In 1947, scientists researching yellow fever placed a rhesus macaque in a cage in the Zika Forest (zika meaning "overgrown" in the Luganda language), near the East African Virus Research Institute in Entebbe, Uganda. The monkey developed a fever, and researchers isolated from its serum a transmissible agent that was first described as Zika virus in 1952 (see figure 1). It was subsequently isolated from a human in Nigeria in 1954. From its discovery until 2007, confirmed cases of Zika virus infection from Africa and Southeast Asia were rare. In 2007, however, a major epidemic occurred in Yap Island, Micronesia. More recently, epidemics have occurred in Polynesia, Easter Island, the Cook Islands and New Caledonia.
Figure 1: Two papers by G. W. A. Dick describing the properties of the Zika virus. Download original publication. Published in Trans R Soc Trop Med Hyg (1952) 46 (5).
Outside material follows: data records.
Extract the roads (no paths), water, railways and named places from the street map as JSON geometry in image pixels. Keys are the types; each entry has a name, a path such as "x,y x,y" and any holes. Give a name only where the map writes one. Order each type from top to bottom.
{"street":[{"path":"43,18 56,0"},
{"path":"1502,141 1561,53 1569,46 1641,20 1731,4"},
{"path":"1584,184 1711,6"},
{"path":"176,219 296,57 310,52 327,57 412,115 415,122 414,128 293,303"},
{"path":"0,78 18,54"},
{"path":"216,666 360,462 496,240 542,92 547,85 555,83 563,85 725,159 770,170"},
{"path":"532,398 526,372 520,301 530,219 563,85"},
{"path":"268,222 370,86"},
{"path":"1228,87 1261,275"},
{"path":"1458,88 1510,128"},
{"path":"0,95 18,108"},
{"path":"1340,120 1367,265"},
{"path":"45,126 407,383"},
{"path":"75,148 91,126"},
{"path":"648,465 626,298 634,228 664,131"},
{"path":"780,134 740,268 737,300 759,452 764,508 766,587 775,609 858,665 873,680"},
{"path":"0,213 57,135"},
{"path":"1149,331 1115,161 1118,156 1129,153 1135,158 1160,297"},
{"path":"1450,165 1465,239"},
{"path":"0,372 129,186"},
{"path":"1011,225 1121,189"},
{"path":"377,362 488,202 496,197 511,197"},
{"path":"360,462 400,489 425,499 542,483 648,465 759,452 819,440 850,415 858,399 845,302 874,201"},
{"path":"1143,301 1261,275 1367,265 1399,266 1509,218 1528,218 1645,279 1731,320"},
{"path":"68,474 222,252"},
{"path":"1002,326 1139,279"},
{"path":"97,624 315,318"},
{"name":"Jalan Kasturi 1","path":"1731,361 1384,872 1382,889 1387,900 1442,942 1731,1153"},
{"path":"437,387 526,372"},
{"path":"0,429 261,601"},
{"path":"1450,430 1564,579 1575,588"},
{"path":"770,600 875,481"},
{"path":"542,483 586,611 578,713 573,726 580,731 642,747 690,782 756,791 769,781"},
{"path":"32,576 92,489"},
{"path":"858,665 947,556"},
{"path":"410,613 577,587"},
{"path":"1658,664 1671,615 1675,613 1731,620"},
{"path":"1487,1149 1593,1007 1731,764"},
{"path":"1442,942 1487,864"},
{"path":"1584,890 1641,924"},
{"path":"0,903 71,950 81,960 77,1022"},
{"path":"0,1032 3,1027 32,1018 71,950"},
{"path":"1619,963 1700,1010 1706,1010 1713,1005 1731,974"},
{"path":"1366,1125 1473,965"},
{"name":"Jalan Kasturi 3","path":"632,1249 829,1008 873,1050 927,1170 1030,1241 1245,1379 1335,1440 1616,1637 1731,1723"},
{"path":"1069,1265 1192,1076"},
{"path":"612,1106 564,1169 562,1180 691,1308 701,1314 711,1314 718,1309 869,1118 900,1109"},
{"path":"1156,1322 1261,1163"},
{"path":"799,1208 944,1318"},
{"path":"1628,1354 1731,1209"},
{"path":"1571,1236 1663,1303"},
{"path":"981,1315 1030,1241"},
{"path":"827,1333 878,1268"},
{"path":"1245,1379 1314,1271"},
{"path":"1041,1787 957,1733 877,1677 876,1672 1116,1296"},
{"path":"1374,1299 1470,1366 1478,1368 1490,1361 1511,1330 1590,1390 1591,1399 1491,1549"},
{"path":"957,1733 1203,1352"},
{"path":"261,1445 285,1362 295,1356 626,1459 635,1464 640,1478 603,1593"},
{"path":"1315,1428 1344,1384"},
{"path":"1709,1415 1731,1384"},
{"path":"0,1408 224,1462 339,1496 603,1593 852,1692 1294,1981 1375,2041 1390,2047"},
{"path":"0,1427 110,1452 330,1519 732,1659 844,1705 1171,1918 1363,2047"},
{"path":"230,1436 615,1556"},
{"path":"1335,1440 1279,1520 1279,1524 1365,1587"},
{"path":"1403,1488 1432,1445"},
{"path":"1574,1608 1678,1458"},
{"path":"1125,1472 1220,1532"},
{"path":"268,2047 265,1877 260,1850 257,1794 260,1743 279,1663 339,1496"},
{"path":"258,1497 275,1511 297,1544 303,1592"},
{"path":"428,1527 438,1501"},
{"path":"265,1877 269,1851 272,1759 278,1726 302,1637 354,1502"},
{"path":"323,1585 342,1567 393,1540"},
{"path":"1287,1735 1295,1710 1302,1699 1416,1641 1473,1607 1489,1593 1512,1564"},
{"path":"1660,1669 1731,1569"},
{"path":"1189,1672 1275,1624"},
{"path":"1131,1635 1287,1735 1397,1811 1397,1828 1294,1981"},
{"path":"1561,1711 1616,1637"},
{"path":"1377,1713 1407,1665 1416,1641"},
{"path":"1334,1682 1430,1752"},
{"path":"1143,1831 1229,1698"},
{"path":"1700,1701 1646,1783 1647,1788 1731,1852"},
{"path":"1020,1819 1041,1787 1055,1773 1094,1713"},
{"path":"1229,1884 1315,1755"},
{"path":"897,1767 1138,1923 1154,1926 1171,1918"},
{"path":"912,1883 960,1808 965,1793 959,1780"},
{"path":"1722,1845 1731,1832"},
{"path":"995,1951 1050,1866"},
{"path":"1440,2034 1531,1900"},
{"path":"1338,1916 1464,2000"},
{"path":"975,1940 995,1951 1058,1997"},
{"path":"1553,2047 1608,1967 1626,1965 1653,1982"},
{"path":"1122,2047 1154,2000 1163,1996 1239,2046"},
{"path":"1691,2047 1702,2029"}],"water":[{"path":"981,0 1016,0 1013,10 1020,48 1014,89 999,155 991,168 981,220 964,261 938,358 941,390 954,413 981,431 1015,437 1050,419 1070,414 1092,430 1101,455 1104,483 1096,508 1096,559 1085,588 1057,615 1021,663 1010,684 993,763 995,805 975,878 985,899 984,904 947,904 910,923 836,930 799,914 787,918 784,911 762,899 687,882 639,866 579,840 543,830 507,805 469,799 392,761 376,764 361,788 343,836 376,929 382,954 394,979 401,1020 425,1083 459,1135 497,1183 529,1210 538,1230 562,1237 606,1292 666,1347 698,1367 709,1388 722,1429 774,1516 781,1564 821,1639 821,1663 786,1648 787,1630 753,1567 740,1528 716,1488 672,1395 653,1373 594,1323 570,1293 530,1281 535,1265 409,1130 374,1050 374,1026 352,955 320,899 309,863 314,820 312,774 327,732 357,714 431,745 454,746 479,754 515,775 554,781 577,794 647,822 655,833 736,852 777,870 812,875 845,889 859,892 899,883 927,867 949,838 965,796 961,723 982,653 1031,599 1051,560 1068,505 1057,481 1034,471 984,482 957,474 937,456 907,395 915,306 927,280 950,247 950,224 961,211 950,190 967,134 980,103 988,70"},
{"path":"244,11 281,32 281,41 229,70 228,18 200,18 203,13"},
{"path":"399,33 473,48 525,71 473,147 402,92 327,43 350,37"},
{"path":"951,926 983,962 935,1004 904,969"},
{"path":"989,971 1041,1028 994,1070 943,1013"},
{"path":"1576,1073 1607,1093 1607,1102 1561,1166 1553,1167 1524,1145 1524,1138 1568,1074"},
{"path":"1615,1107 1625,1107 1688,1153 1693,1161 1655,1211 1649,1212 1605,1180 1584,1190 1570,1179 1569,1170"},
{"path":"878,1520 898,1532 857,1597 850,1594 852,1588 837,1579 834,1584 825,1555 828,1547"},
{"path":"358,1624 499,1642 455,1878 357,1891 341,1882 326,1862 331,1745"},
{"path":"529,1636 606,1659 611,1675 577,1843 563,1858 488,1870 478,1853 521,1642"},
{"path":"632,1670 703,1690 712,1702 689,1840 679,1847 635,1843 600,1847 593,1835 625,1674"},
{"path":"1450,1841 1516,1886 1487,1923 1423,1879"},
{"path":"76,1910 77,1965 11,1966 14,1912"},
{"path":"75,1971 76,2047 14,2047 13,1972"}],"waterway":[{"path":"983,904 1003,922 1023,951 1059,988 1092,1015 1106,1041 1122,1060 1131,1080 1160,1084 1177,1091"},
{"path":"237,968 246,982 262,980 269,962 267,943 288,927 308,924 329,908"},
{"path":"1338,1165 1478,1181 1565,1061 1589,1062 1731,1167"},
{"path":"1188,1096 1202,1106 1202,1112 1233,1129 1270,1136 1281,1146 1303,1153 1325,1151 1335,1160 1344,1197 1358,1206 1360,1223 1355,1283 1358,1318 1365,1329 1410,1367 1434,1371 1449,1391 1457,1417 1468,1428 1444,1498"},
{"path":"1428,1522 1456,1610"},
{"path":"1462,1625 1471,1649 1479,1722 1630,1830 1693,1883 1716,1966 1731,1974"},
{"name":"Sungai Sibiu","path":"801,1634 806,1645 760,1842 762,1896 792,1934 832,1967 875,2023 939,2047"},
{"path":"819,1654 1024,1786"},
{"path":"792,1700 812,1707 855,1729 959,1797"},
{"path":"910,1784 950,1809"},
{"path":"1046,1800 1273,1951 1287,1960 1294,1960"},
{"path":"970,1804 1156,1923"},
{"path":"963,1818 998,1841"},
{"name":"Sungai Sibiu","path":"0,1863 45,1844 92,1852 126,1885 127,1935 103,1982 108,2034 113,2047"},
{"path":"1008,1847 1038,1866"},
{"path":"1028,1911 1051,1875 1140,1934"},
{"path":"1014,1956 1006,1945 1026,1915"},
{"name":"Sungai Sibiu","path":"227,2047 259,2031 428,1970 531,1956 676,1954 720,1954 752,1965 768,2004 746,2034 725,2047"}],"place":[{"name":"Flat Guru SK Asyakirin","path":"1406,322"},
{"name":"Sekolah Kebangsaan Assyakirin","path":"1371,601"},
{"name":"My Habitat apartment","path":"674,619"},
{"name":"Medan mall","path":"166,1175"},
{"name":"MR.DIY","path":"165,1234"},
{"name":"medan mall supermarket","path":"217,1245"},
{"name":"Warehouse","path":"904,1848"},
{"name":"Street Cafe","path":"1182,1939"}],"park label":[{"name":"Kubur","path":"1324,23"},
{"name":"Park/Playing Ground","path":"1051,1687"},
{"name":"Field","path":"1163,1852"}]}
The first outbreak of the disease outside of Africa and Asia was in April 2007, on the island of Yap in the Federated States of Micronesia (see figure 2). The condition was characterized by rash, conjunctivitis, and arthralgia, and was initially thought to be dengue. The Chikungunya and Ross River viruses were also suspected. However, serum samples from patients in the acute phase of illness contained RNA of Zika virus. The Zika fever disease process was relatively mild: there were 49 confirmed cases, 59 unconfirmed cases, no deaths and no hospitalizations.
A recent larger outbreak of Zika virus outside Africa and Asia was confirmed in April 2015, in Brazil. In the district of Camaçari and the neighbor Salvador city, capital of the state of Bahia, healthcare authorities confirmed that a previously unknown disease affecting around 500 patients with flu-like symptoms followed by rash and arthralgia is indeed an ongoing outbreak of Zika fever, as proved by RT-PCR technique by researchers from Federal University of Bahia. Local authorities link the outbreak to recent increased flow of foreign visitors prompted by the 2014 FIFA World Cup, coupled with the large population of insect vectors such as Aedes aegypt and Aedes albopictus mosquitoes that inhabit the region. The spread follow a similar pattern to the also recent outbreak of chikungunya virus in the same region.
Figure 2: How Zika virus spread from Uganda in Africa. Source: Lancaster University.
Since April 2015, a large, ongoing outbreak of Zika virus has spread to much of South and Central America, and the Caribbean. In January 2016, the CDC issued a level 2 travel alert for people traveling to regions and certain countries where Zika virus transmission is ongoing. The agency also suggested that women thinking about becoming pregnant should consult with their physicians before traveling. According to the CDC, Brazilian health authorities reported more than 3,500 microcephaly cases between October 2015 and January 2016. Some of the affected infants have had a severe type of microcephaly and some have died.